Job: Which lines in the records below hold the word "pentru"? Copy each of them.

Information:
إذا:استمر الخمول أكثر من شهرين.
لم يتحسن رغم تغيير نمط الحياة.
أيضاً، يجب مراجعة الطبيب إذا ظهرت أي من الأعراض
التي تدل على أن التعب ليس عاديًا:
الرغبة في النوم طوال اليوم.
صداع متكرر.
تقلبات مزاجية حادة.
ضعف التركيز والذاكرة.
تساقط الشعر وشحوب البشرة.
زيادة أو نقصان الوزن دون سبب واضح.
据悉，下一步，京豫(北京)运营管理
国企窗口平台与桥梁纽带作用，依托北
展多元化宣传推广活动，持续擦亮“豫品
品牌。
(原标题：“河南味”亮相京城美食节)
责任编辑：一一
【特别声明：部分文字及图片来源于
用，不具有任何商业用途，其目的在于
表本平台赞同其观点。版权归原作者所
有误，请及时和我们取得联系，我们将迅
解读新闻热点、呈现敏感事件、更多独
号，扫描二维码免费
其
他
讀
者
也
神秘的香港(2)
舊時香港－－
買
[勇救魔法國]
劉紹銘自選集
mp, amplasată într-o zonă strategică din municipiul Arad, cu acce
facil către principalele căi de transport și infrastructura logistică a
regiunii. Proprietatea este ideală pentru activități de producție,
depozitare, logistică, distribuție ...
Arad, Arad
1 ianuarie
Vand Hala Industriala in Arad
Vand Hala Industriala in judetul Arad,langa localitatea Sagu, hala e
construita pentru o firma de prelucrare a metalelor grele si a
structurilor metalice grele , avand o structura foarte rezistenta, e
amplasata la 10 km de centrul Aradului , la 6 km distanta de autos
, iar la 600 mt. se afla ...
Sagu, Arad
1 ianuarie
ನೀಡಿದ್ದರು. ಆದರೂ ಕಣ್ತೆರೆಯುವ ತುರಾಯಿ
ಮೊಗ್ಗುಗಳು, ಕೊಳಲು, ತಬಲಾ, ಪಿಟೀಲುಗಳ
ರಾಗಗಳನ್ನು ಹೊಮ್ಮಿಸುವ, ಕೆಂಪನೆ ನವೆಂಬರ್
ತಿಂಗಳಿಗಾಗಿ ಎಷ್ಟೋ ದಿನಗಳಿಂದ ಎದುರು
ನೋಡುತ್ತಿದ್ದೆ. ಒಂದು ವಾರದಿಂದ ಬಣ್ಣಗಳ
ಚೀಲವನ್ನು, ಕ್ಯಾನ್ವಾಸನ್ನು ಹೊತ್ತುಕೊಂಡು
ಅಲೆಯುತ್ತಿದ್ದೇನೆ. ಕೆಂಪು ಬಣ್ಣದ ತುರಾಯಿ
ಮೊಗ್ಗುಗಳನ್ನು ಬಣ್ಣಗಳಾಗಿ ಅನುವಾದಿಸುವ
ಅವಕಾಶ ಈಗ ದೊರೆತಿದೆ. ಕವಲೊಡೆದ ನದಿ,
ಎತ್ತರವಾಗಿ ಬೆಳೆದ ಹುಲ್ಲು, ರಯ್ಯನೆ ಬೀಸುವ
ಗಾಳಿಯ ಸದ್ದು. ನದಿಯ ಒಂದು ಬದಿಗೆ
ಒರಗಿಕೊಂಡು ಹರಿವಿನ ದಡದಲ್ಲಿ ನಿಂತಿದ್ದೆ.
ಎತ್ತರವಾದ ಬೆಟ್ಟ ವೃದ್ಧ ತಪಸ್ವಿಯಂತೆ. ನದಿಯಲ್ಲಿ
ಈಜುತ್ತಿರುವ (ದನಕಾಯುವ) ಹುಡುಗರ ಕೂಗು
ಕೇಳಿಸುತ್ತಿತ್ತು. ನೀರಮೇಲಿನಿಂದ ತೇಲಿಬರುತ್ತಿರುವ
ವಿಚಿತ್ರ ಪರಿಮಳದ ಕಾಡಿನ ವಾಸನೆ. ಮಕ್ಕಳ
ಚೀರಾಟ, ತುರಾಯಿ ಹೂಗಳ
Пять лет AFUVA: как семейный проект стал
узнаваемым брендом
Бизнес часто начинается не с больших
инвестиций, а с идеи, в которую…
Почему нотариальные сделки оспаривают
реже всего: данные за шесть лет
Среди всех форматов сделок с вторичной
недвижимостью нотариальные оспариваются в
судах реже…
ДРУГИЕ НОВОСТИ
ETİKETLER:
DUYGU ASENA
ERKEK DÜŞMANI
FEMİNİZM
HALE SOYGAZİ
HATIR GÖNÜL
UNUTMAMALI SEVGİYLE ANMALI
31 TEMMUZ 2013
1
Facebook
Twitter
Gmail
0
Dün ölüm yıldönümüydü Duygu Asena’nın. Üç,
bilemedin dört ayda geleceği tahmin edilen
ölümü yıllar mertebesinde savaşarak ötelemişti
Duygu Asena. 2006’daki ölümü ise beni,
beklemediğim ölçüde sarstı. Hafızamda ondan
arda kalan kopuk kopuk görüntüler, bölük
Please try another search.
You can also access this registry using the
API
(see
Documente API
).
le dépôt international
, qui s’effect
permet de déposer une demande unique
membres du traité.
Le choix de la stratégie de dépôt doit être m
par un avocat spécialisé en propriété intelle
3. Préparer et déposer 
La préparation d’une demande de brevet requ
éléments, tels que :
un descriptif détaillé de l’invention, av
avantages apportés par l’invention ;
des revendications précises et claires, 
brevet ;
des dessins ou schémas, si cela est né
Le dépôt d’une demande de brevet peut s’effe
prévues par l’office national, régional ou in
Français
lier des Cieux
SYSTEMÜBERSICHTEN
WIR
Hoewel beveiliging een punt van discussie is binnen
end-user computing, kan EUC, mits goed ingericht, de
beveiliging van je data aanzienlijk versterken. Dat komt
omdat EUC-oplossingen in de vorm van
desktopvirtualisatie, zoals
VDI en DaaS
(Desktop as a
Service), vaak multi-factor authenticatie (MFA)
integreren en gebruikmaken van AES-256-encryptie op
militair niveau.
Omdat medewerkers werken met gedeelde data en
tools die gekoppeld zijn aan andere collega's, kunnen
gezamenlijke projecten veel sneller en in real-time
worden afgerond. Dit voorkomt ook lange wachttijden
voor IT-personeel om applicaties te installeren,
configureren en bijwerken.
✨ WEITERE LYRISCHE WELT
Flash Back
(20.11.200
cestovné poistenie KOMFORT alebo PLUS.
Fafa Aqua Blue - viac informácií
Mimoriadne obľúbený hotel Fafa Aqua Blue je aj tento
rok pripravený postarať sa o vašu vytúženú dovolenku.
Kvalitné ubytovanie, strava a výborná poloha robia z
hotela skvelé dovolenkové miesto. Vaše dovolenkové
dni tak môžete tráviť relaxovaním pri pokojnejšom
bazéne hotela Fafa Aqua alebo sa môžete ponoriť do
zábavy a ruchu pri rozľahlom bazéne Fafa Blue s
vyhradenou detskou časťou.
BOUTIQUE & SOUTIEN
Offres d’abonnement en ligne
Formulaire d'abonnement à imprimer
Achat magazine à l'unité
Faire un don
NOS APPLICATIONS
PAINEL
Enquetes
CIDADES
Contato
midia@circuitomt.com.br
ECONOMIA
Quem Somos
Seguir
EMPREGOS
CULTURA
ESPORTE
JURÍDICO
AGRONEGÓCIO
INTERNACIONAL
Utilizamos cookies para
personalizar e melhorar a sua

Answer space:
regiunii. Proprietatea este ideală pentru activități de producție,
construita pentru o firma de prelucrare a metalelor grele si a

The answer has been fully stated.